As I mentioned yesterday, I’m currently in Las Vegas for the 2013 MoneyShow, and I have been delighted to talk with many of you about where Wall Street is headed. This time around, I’ve received a lot of questions on the value of investing in gold, so today I’d like to present what I consider to be the pros and cons of the yellow metal.
Why Gold Now?
Gold is in the headlines because it has just dropped below $1,400. This is a psychologically important number because gold is now back around where it was following last month’s dramatic selloff. Back in mid-April, gold tumbled more than $200 an ounce after some Fed policymakers announced that they wanted to slow bond purchases.
I think that gold’s biggest problem has been confidence in financial markets. As central banks — our Fed, the Bank of Japan, European central banks — pump money, financial assets rise. So a lot of investors naturally want to participate in that.
The other thing weighing on gold is the U.S. dollar. When the dollar rallies, it sends commodity prices down. When the dollar is weak, commodity prices rise. And there’s no inflation right now, largely due to the strong dollar. This puts downward pressure on most commodities—whether it be gold, copper or oil.

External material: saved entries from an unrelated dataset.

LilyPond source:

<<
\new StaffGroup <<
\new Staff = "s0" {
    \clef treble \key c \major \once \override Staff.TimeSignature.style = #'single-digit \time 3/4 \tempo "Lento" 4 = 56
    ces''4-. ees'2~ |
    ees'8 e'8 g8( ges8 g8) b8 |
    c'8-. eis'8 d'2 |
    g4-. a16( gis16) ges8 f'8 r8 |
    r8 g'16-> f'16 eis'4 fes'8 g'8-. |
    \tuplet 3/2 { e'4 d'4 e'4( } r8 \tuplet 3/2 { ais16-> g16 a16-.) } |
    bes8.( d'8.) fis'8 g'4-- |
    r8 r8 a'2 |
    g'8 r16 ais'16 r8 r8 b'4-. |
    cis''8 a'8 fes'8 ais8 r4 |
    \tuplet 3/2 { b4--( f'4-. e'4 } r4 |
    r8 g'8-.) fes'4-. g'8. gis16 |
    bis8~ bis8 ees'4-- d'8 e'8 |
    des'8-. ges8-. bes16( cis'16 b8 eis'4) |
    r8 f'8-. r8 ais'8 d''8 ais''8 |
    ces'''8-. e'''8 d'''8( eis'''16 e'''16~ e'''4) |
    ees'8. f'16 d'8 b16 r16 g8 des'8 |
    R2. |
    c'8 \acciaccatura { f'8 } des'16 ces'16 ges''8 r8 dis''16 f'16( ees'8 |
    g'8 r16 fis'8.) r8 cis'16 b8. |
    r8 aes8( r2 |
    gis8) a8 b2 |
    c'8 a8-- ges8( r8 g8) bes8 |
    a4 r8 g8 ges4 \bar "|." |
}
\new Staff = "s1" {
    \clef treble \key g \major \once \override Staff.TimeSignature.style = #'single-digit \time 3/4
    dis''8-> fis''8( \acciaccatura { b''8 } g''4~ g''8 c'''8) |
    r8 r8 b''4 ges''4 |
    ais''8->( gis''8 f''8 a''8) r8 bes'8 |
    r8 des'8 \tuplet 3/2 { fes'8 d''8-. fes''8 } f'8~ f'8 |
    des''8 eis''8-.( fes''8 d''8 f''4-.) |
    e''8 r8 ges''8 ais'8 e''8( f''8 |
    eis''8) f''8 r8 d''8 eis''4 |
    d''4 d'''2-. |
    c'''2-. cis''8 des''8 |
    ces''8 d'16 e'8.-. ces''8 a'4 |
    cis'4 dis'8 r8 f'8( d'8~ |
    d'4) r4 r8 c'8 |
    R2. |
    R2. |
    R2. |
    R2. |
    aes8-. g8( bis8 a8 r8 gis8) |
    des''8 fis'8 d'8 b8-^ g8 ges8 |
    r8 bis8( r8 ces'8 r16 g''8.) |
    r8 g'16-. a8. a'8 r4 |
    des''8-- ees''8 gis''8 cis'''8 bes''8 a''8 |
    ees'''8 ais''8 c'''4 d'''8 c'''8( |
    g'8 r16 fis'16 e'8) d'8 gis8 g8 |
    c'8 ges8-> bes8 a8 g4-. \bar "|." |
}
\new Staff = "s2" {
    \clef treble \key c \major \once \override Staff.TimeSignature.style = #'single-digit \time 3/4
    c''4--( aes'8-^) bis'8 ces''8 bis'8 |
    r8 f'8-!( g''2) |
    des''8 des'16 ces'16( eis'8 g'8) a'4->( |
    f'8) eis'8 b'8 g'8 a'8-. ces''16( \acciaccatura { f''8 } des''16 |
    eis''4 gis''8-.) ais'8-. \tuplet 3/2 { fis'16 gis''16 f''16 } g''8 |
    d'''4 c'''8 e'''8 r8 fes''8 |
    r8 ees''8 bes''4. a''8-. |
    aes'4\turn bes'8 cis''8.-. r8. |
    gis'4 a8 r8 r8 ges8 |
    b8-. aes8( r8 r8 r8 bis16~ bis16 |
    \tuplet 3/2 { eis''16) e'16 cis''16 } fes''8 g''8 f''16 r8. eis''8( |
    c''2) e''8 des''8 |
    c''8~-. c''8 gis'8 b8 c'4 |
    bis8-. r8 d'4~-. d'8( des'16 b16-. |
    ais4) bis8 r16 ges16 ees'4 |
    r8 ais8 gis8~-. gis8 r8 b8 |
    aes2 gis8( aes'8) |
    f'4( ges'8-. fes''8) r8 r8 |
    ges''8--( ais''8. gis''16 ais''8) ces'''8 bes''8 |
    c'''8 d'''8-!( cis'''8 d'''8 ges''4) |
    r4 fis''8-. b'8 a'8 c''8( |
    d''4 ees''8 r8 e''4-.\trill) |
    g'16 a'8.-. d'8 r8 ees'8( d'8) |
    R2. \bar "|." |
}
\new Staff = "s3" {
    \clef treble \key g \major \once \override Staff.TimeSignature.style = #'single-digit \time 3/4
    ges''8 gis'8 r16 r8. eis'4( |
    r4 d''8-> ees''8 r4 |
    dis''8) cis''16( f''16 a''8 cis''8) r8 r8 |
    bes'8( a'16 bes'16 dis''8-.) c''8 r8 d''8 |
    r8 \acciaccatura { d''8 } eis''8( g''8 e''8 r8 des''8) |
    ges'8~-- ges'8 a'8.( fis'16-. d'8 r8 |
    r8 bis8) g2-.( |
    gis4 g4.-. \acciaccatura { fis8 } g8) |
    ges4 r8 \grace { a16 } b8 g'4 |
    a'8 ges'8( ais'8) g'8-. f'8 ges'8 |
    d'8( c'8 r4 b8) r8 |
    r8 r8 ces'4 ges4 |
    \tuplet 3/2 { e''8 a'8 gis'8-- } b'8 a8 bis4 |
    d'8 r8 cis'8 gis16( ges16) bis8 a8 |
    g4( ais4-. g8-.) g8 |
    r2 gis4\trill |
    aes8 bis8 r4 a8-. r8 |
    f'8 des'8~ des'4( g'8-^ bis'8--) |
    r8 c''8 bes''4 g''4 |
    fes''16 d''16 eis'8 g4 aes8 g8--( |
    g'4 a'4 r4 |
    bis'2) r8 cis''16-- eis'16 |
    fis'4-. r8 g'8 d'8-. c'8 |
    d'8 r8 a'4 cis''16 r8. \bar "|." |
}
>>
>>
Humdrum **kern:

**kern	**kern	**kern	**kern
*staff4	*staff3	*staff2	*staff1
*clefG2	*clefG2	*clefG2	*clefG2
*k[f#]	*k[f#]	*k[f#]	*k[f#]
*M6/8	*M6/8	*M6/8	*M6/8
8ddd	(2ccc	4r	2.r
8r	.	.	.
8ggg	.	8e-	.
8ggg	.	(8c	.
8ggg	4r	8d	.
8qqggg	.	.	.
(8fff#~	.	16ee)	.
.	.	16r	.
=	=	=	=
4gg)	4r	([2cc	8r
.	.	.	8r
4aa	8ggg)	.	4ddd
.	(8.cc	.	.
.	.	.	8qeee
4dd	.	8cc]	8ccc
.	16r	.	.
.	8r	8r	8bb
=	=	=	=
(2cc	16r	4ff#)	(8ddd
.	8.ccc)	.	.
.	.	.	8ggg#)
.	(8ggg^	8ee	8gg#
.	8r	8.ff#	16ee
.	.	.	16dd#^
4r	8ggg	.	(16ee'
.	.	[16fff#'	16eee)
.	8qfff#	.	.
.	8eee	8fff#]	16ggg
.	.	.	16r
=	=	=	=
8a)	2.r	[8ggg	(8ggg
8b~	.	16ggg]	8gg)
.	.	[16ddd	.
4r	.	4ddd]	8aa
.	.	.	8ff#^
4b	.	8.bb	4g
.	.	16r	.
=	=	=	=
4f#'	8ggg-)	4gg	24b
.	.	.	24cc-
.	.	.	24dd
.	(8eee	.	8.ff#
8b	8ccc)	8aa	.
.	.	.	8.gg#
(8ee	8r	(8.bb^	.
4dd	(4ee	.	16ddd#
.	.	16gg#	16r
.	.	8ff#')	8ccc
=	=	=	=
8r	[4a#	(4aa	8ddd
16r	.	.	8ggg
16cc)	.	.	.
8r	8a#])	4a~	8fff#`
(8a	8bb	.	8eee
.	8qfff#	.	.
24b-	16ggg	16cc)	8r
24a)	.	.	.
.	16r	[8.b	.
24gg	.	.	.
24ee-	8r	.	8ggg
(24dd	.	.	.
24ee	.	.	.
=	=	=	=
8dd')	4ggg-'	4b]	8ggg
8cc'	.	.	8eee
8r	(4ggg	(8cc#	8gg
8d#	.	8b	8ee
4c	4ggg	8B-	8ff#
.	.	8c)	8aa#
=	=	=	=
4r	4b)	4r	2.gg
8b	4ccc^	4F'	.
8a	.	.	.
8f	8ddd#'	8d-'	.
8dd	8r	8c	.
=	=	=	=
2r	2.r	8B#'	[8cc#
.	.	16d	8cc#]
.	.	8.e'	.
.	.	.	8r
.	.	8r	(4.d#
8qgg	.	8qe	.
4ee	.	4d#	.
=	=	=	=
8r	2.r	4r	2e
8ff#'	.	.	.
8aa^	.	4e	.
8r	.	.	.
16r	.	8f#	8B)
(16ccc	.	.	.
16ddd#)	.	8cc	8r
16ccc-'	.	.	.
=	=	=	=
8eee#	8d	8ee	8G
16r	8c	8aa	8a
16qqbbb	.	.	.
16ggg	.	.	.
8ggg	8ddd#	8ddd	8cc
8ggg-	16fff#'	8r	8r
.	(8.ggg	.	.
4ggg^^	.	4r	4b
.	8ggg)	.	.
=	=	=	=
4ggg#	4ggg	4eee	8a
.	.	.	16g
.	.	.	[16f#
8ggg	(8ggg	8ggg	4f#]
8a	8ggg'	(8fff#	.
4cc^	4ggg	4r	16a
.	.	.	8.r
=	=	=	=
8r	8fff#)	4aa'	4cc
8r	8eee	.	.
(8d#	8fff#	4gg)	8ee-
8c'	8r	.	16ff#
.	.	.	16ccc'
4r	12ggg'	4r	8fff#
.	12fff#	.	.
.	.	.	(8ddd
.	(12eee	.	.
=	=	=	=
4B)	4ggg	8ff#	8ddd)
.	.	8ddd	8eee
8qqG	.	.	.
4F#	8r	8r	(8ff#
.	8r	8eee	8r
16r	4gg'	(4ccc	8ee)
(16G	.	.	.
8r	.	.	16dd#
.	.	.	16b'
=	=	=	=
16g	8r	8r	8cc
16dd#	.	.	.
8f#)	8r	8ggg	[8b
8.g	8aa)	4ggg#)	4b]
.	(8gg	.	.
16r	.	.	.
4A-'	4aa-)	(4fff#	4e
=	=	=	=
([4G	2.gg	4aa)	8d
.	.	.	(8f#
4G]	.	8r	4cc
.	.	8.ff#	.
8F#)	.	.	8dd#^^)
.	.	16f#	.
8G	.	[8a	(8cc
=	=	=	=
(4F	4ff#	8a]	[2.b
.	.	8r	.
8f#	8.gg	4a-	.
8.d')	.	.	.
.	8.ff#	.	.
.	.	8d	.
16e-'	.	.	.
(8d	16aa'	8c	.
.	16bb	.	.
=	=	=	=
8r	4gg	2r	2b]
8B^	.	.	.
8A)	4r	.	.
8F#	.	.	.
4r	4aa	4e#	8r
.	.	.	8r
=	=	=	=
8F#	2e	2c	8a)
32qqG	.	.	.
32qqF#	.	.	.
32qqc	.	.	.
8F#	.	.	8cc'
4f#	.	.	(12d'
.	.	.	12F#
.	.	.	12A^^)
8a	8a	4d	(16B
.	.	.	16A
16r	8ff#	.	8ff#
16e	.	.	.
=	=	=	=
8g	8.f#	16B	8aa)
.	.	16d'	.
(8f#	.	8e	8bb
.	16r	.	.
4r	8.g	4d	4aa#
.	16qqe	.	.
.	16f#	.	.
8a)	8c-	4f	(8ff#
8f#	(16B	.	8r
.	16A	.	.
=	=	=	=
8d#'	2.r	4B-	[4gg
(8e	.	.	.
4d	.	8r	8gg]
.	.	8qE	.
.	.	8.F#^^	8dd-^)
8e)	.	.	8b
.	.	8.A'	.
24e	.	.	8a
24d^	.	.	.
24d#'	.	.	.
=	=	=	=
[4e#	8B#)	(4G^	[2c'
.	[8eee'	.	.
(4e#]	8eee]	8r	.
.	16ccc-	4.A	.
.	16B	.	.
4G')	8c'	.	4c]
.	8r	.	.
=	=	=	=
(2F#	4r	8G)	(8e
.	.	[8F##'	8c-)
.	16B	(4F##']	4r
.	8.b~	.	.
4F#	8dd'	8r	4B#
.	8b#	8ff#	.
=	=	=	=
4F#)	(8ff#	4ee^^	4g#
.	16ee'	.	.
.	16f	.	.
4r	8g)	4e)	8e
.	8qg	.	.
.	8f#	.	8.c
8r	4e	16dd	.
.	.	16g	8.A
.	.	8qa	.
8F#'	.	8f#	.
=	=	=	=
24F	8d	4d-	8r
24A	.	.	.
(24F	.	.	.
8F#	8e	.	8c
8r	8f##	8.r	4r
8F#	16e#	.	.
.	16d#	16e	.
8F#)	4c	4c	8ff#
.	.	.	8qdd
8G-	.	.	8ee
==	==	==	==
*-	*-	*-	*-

Gold does well when investors get nervous. But it still isn’t a perfect hedge against the market. The market could fall 13 days in a row — and gold could fall right alongside it — only to rally on the fourteenth day. We saw evidence of gold’s volatility in the past month. As I mentioned, gold had its big drop several weeks ago, but the next day it saw record buying pressure.
Amid all this choppiness, there is a silver lining: If you look at overall buying pressure for gold this year (from sources like the U.S. Mint, etc.), you’ll see that it is higher than last year. So while gold is trying to find a bottom here, there is decent buying pressure supporting it.
The Bottom Line:
With that said, I have nothing against holding gold. But before you invest in gold, know this: When you buy gold, you tend not to get any yield. So if you’re really looking for a commodity play that gives you bang for your buck (even in a low-inflation environment), I recommend that you look to black gold instead.
Refiners—especially Midwest refiners—are in a league of their own because they are able to buy the crude oil on the cheap, and turn around and sell their refined product for a profit. On top of this, these companies oftentimes reward their shareholders handsomely—with an average 4.9% dividend yield, refiners tend to yield more than the 1.9% average for the S&P 500.
As a starting point, last month I highlighted CVR Energy (NYSE:CVI) as a recommendation, and that still holds true.